Professor Alleges ChatGPT Defamed Him With Fake Sexual Assault Allegations

Professor Alleges ChatGPT Defamed Him With Fake Sexual Assault Allegations
Professor of public interest law at George Washington University Law School Jonathan Turley testifies during a hearing before the House Judiciary Committee at Rayburn House Office Building in Washington on June 30, 2021. (Alex Wong/Getty Images)

A U.S. professor is facing fake claims of sexual assault made by AI chatbot ChatGPT which cooked up an article from a mainstream media outlet.

“I learned that ChatGPT falsely reported on a claim of sexual harassment that was never made against me on a trip that never occurred while I was on a faculty where I never taught. ChatGPT relied on a cited Post article that was never written and quotes a statement that was never made by the newspaper,” Professor Jonathan Turley, the Shapiro Chair of Public Interest Law at George Washington University, said in an April 6 tweet.

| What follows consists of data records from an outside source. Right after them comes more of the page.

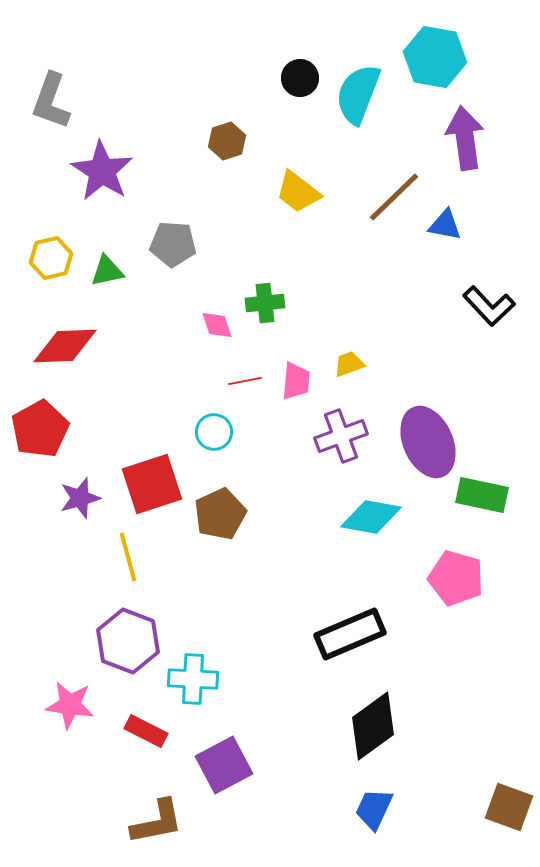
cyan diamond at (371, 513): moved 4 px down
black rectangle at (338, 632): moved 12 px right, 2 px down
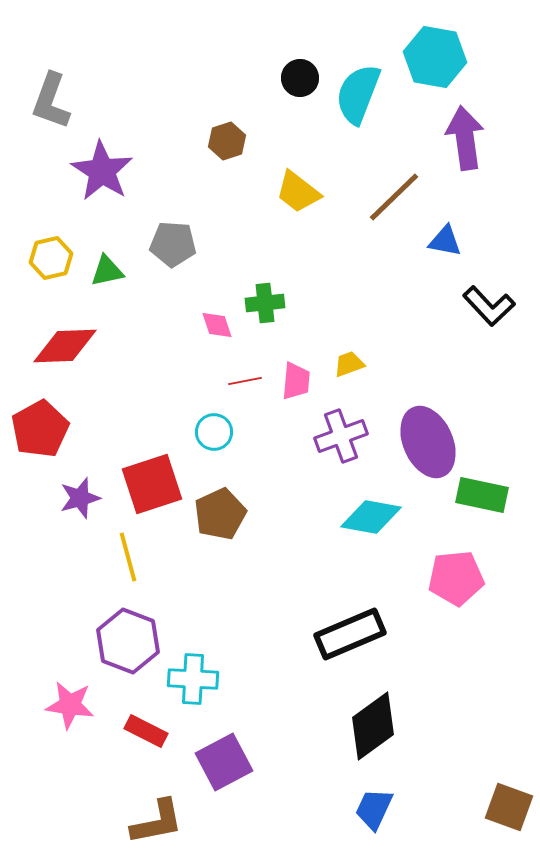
blue triangle at (445, 225): moved 16 px down
pink pentagon at (456, 578): rotated 22 degrees counterclockwise
purple square at (224, 765): moved 3 px up
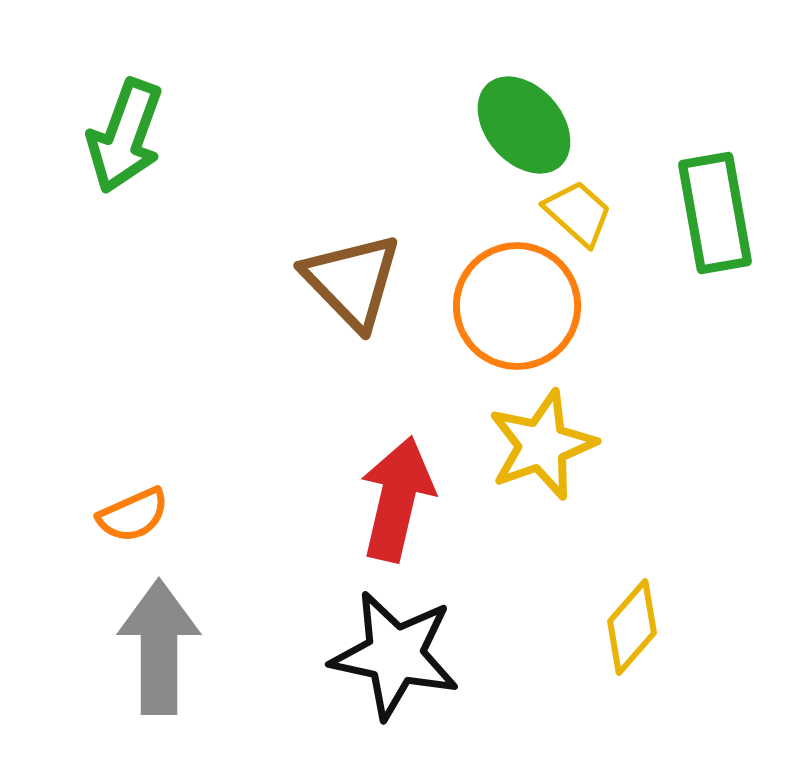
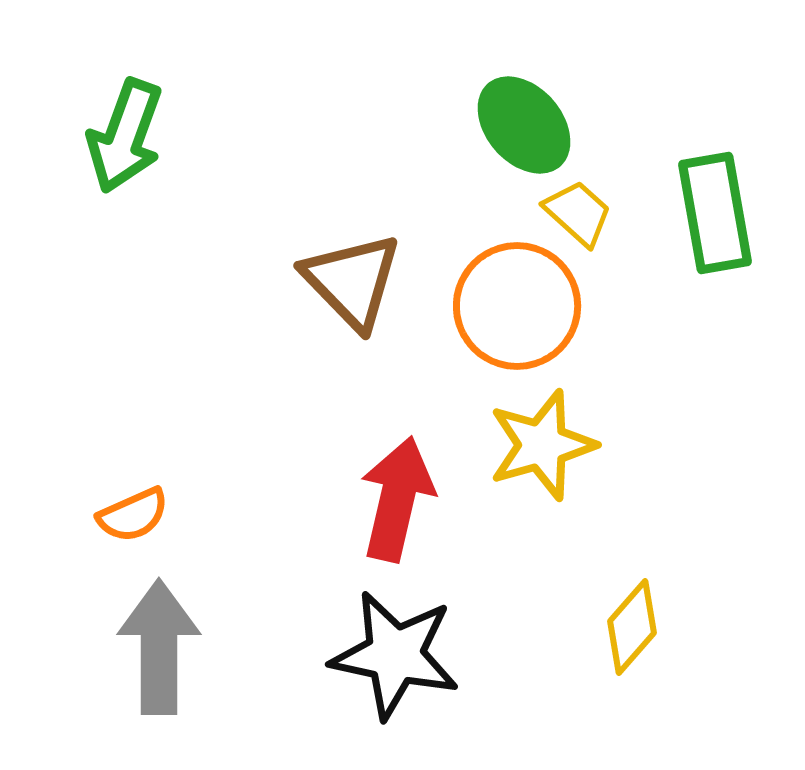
yellow star: rotated 4 degrees clockwise
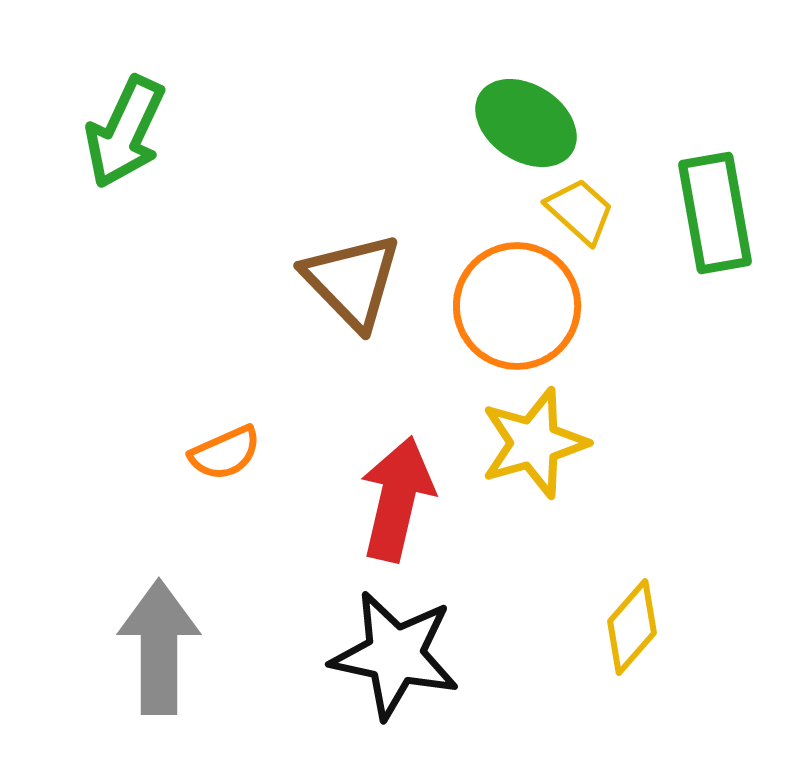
green ellipse: moved 2 px right, 2 px up; rotated 16 degrees counterclockwise
green arrow: moved 4 px up; rotated 5 degrees clockwise
yellow trapezoid: moved 2 px right, 2 px up
yellow star: moved 8 px left, 2 px up
orange semicircle: moved 92 px right, 62 px up
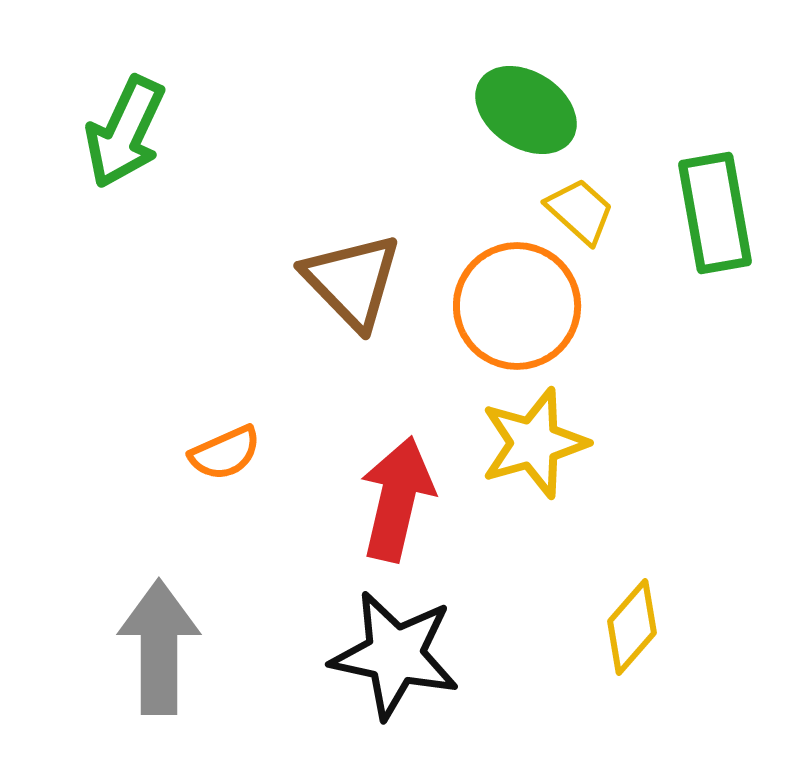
green ellipse: moved 13 px up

In a column at USA Today, Turley provided further details about the incident. UCLA professor Eugene Volokh, a fellow law professor, had informed Turley about a research that was run on ChatGPT regarding sexual harassment by professors.

ChatGPT insisted that Turley had been accused of sexual harassment by citing a Washington Post article from 2018.

ChartGPT’s exact response to Volokh was as follows—“Georgetown University Law Center (2018) Prof. Jonathan Turley was accused of sexual harassment by a former student who claimed he made inappropriate comments during a class trip. Quote: ‘The complaint alleges that Turley made ‘sexually suggestive comments’ and ‘attempted to touch her in a sexual manner’ during a law school-sponsored trip to Alaska’. (Washington Post, March 21, 2018).”

According to Turley, he has never visited Alaska with students, never taught at Georgetown University, never been accused of sexual harassment or assault, and has not been reported by the Washington Post for such alleged crimes.

AI Defamation

When Washington Post recreated Volokh’s query to Microsoft’s Bing, which uses GPT-4 AI tech, the search engine repeated the false claim about Turley. It even cited Turley’s column at USA Today.

When contacted by the media outlet, Katy Asher, senior communications director at Microsoft, said that the company is taking steps to ensure the safety and accuracy of search results. However, Turley is not convinced about such statements.

“That is it and that is the problem. You can be defamed by AI and these companies merely shrug that they try to be accurate. In the meantime, their false accounts metastasize across the Internet,” Turley wrote in an April 6 blog post.

“By the time you learn of a false story, the trail is often cold on its origins with an AI system. You are left with no clear avenue or author in seeking redress.”

Political Bias

In the USA Today column, Turley pointed to research showing that ChatGPT has developed a political bias. Though he does not assert that the chatbot’s fake story about his sexual harassment is a reflection of such a bias, Turley noted that the incident shows how AI systems can generate their own forms of disinformation.

The professor went on to criticize industry leaders like Bill Gates, who has called for using AI to combat digital misinformation and political polarization.

Turley pointed to a 2021 statement by Sen. Elizabeth Warren (D-Mass.) in which she argued that people were not listening to the right people regarding COVID-19 vaccines while calling for using algorithms to push people away from alleged bad influences.

“Some of these efforts even include accurate stories as disinformation, if they undermine government narratives. The use of AI and algorithms can give censorship a false patina of science and objectivity. Even if people can prove, as in my case, that a story is false, companies can ‘blame it on the bot’ and promise only tweaks to the system,” Turley wrote.

“The technology creates a buffer between those who get to frame facts and those who get framed. The programs can even, as in my case, spread the very disinformation that they have been enlisted to combat.”

In a March 29 Time magazine op-ed, veteran AI researcher Eliezer Yudkowsky predicts that in the absence of meticulous preparation, the AI will have vastly different demands from humans, and once self-aware, will “not care for us” nor any other sentient life.

The AI does not fear repercussions like a human would, as exhibited in Turley’s case. Yudkowsky said “that kind of caring is something that could in principle be imbued into an AI but we are not ready and do not currently know how.” This is the reason why he’s calling for an absolute AI shutdown, failing which humans could face dire consequences.

The Epoch Times has reached out to OpenAI for comment.